Hamburg. Die Stadt will künftig konsequenter gegen unberechtigte Nutzer des Winternotprogramms vorgehen. Zwar gelten seit jeher klare Regeln für den Zugang zu der Notversorgung in der kalten Jahreszeit. Nur wurde deren Einhaltung bislang nicht regelhaft überprüft. Nach Abendblatt-Informationen will man nun restriktiver vorgehen. „Damit diejenigen, die auf das Winternotprogramm wirklich angewiesen sind, dieses auch nutzen können“, heißt es aus Sozialbehörden-Kreisen.

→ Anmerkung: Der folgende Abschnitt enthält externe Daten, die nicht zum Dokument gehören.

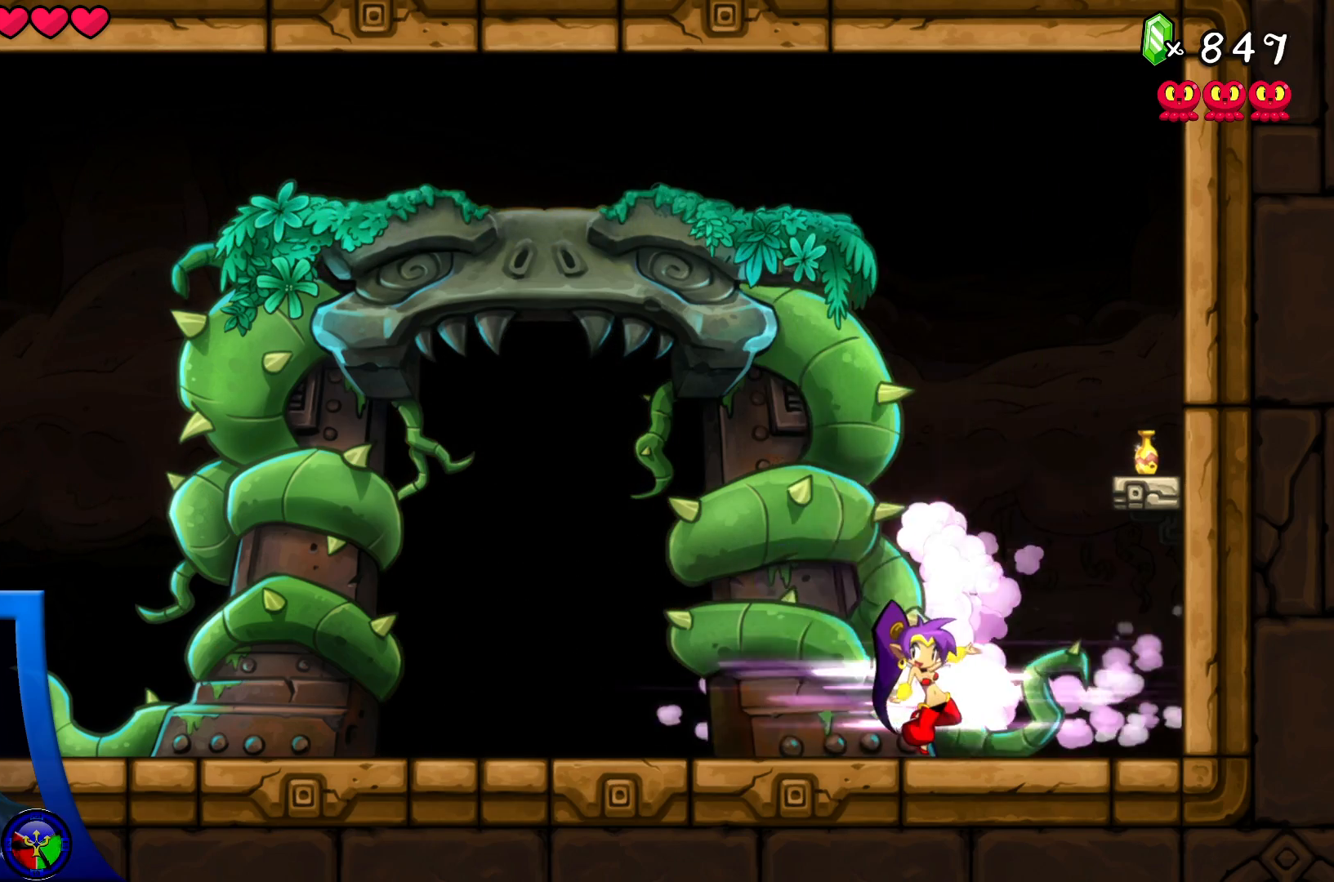
{"dt_ms": 500, "buttons": [], "left_stick": "center", "right_stick": "center", "events": [[167, "Y", "up"]]}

Im Fokus des Vorhabens stehen Bettler, die vorwiegend aus Rumänien nach Hamburg reisen. Man habe festgestellt, dass viele dieser Migranten einen festen Wohnsitz in Rumänien hätten, heißt es aus der Sozialbehörde. Das Winternotprogramm aber ist ausschließlich für Obdachlose vorgesehen. Wer demnach keinen Anspruch auf eine öffentliche Unterbringung hat, erhält eine Frist, innerhalb derer er in sein Herkunftsland zurückkehren soll. Die Kosten dafür übernimmt im Zweifel die Stadt.
Gerade in der Adventszeit werde festgestellt, dass die Zahl der Bettler aus Osteuropa stark zunehme. Und „nach Abschluss der Geschäfte“ gehe es dann zurück nach Rumänien. Als Indiz dafür sieht man unter anderem die steigende Auslastung des Winternotprogramms, das Anfang des Monats gestartet ist. Zu Beginn lag die Auslastung der Einrichtungen mit zusammen 890 Plätzen bei gut 60 Prozent. Seit Mitte November sind die Schlafplätze nahezu komplett belegt. Die Kosten allein in diesem Winter werden mit 2,5 Millionen Euro angegeben.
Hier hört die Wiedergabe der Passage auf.